:: Problem to solve ::
Word for word, copy all of the entries.

:: Entries shown ::

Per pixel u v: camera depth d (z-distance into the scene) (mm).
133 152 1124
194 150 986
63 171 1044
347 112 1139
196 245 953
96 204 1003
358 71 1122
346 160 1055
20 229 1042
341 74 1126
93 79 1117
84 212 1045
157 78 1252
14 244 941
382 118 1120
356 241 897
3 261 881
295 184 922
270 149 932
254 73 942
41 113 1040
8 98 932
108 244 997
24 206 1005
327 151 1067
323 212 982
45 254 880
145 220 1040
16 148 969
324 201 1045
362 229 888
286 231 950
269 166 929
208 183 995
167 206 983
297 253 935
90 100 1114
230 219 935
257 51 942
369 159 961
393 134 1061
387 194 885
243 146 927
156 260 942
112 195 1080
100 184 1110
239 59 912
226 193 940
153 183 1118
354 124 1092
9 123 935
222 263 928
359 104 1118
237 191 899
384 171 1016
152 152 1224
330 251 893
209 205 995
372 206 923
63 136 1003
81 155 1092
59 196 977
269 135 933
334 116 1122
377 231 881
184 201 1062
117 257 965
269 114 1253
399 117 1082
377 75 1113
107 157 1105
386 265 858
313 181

:: Final answer ::
Per pixel u v: camera depth d (z-distance into the scene) (mm).
133 152 1124
194 150 986
63 171 1044
347 112 1139
196 245 953
96 204 1003
358 71 1122
346 160 1055
20 229 1042
341 74 1126
93 79 1117
84 212 1045
157 78 1252
14 244 941
382 118 1120
356 241 897
3 261 881
295 184 922
270 149 932
254 73 942
41 113 1040
8 98 932
108 244 997
24 206 1005
327 151 1067
323 212 982
45 254 880
145 220 1040
16 148 969
324 201 1045
362 229 888
286 231 950
269 166 929
208 183 995
167 206 983
297 253 935
90 100 1114
230 219 935
257 51 942
369 159 961
393 134 1061
387 194 885
243 146 927
156 260 942
112 195 1080
100 184 1110
239 59 912
226 193 940
153 183 1118
354 124 1092
9 123 935
222 263 928
359 104 1118
237 191 899
384 171 1016
152 152 1224
330 251 893
209 205 995
372 206 923
63 136 1003
81 155 1092
59 196 977
269 135 933
334 116 1122
377 231 881
184 201 1062
117 257 965
269 114 1253
399 117 1082
377 75 1113
107 157 1105
386 265 858
313 181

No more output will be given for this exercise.